▶ [EXERCISE DATA]

- Opening Delimiter -

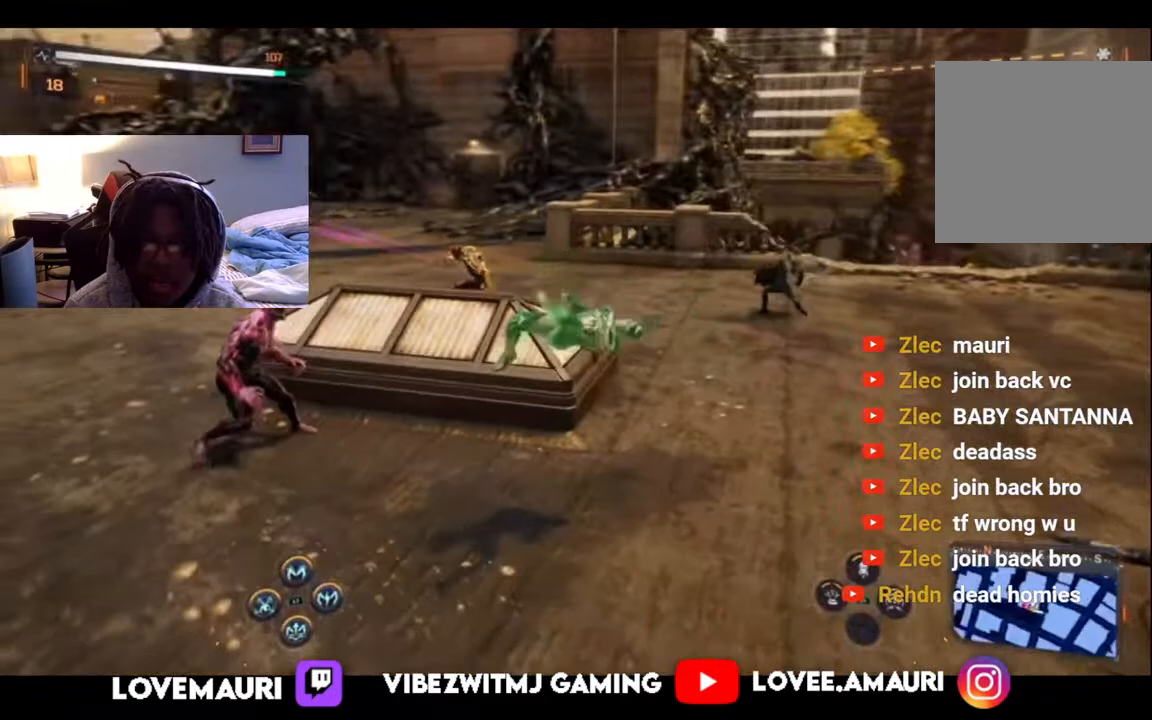
{"buttons": [], "left_stick": "up-left", "right_stick": "center", "events": [[200, "left_stick", "up-left"], [300, "SQUARE", "down"], [500, "SQUARE", "up"]]}
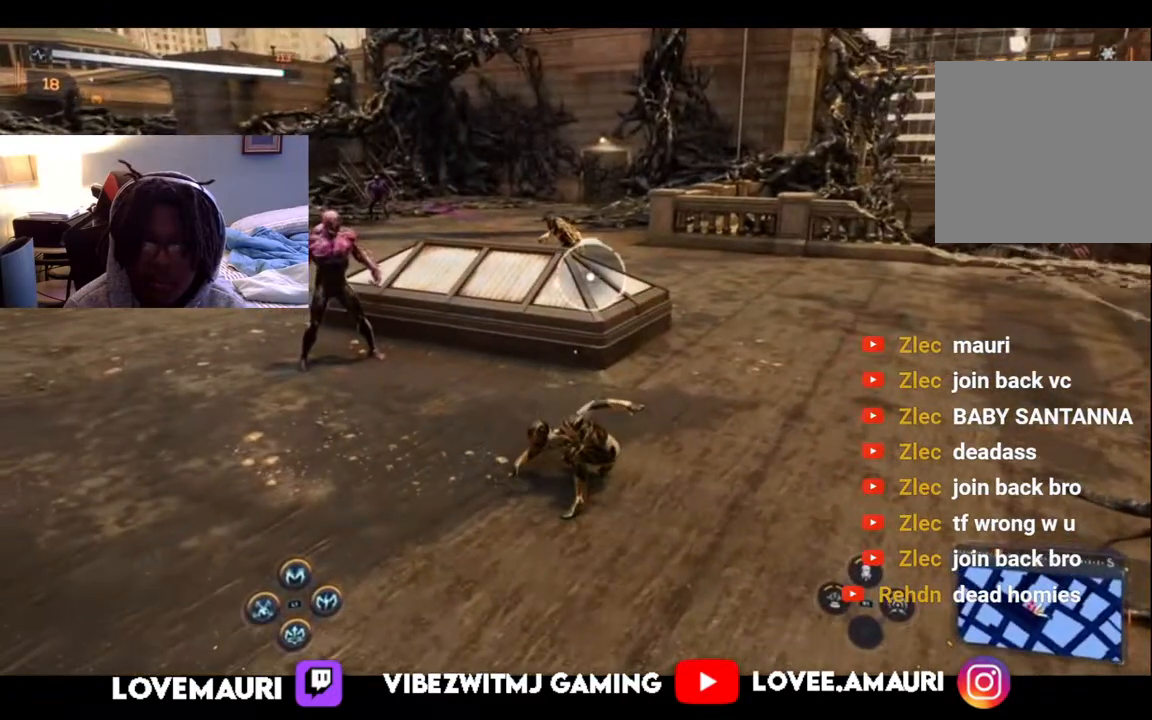
{"buttons": ["SQUARE"], "left_stick": "up-left", "right_stick": "center", "events": [[67, "SQUARE", "down"], [200, "SQUARE", "up"], [267, "SQUARE", "down"], [400, "SQUARE", "up"], [467, "SQUARE", "down"]]}
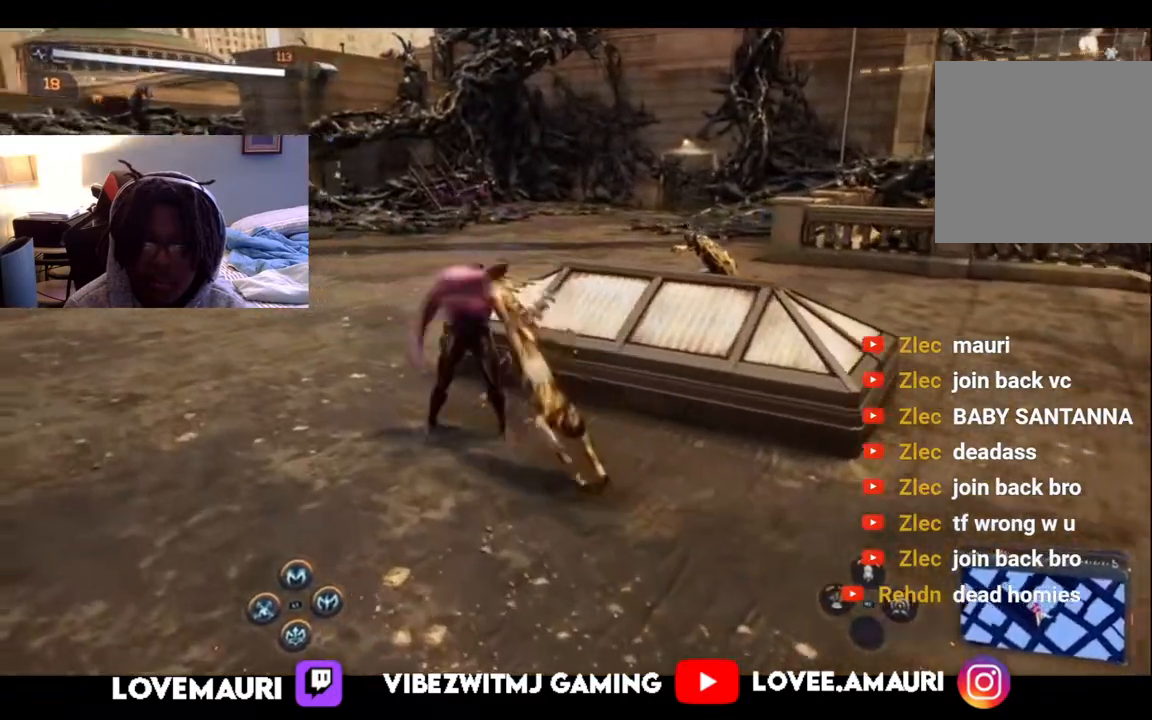
{"buttons": [], "left_stick": "up-left", "right_stick": "center", "events": [[100, "SQUARE", "up"], [183, "SQUARE", "down"], [300, "SQUARE", "up"], [367, "SQUARE", "down"], [500, "SQUARE", "up"]]}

- Closing Delimiter -

▶ [WORK ORDER]
The pictures should not be reproduced; quote all of the other material exactly.

▶ [EXERCISE SOLUTION]
{"buttons": [], "left_stick": "up-left", "right_stick": "center", "events": [[200, "left_stick", "up-left"], [300, "SQUARE", "down"], [500, "SQUARE", "up"]]}
{"buttons": ["SQUARE"], "left_stick": "up-left", "right_stick": "center", "events": [[67, "SQUARE", "down"], [200, "SQUARE", "up"], [267, "SQUARE", "down"], [400, "SQUARE", "up"], [467, "SQUARE", "down"]]}
{"buttons": [], "left_stick": "up-left", "right_stick": "center", "events": [[100, "SQUARE", "up"], [183, "SQUARE", "down"], [300, "SQUARE", "up"], [367, "SQUARE", "down"], [500, "SQUARE", "up"]]}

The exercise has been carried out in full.